Los dos hombres dieron batalla. Cada uno con sus armas, e impostando mutuamente las armas del enemigo. El guerrero fue pasional pero se volvió locuaz y comprensivo; el sacerdote fue entrañable pero se volvió audaz y lujurioso. Marcela vivía aterrorizada por la guerra declarada, por las mutaciones de sus hombres y por la propia confusión en la que se iba hundiendo. A veces pensaba que quería a uno pero que estaba enamorada de otro. Y otras veces pensaba exactamente lo contrario. Imaginó en ocasiones tomar una decisión arbitraria y drástica, pero percibía que el corazón no funcionaba con ordenanzas, que no podía equivocarse porque le iba la vida y que quedaría atrapada para siempre en esa encrucijada tenaz.
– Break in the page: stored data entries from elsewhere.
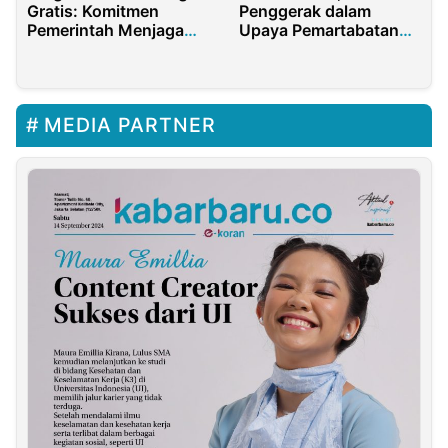
Gratis: Komitmen
Penggerak dalam
Pemerintah Menjaga
Upaya Pemartabatan
Kesehatan Siswa
Bahasa Indonesia
MEDIA PARTNER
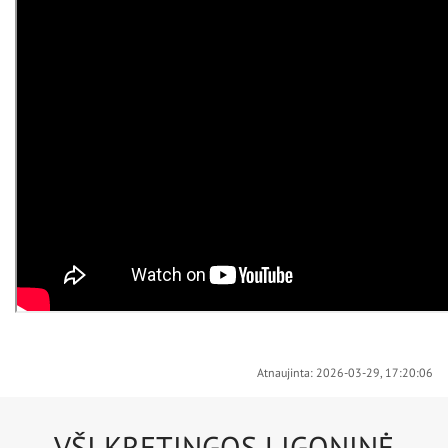
Atnaujinta: 2026-03-29, 17:20:06
VŠĮ KRETINGOS LIGONINĖ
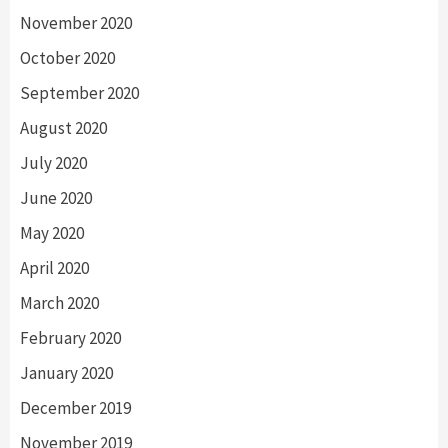
November 2020
October 2020
September 2020
August 2020
July 2020
June 2020
May 2020
April 2020
March 2020
February 2020
January 2020
December 2019
November 2019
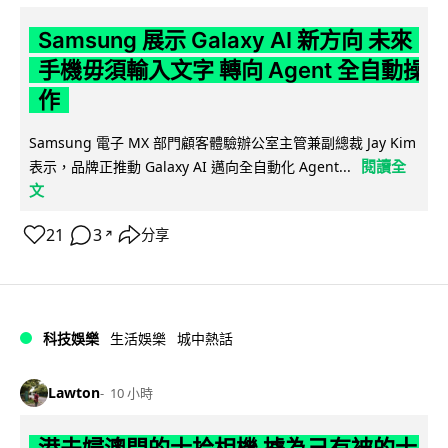
Samsung 展示 Galaxy AI 新方向 未來
手機毋須輸入文字 轉向 Agent 全自動操
作
Samsung 電子 MX 部門顧客體驗辦公室主管兼副總裁 Jay Kim
閱讀全
表示，品牌正推動 Galaxy AI 邁向全自動化 Agent...
文
21
3
分享
↗
科技娛樂
生活娛樂
城中熱話
Lawton
10 小時
港夫婦澳門的士拾相機 據為己有被的士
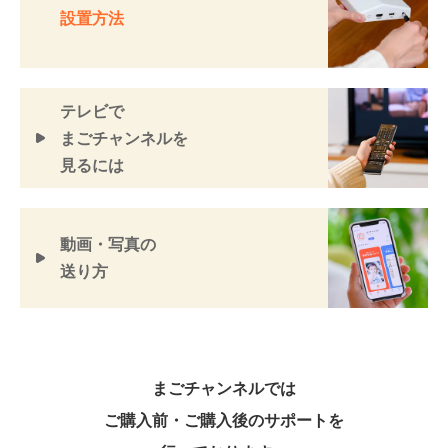
設置方法
テレビで
まごチャンネルを
見るには
動画・写真の
送り方
まごチャンネルでは
ご購入前・ご購入後のサポートを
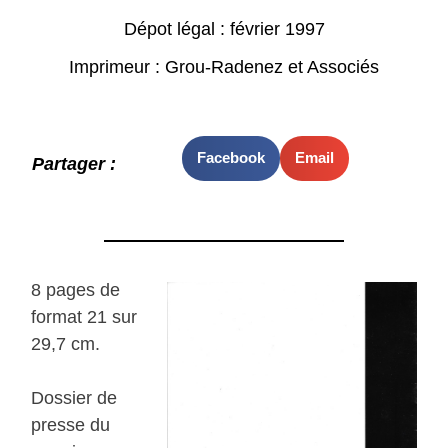
Dépot légal : février 1997
Imprimeur : Grou-Radenez et Associés
Facebook
Email
Partager :
8 pages de
format 21 sur
29,7 cm.
Dossier de
presse du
Los contendientes se evitaban en el sanatorio, pero una tarde coincidieron en la playa de estacionamiento. El sacerdote lanzó un dardo verbal y el guerrero le devolvió una trompada. Se estuvieron pegando un rato, sin pericia y sin oficio, enmarañados y a los raspones, hasta que lograron separarlos. Los dos jadeaban, derrotados y contenidos, y el encargado de la playa, que era un filósofo tanguero, arrastró en voz alta: Hay mujeres demasiado importantes para un solo hombre.
El incidente fue narrado una y mil veces en el sanatorio, y la frase del encargado se convirtió en leyenda. Una noche, en vísperas de que el viejo periodista a quien Fernández cuidaba finalmente muriera, el encargado le aceptó un paquete de cigarrillos negros y le reveló el desenlace: Al final ella se quedó con los dos. Es decir, se quedó sin ninguno. Fernández no quiso conocer los detalles.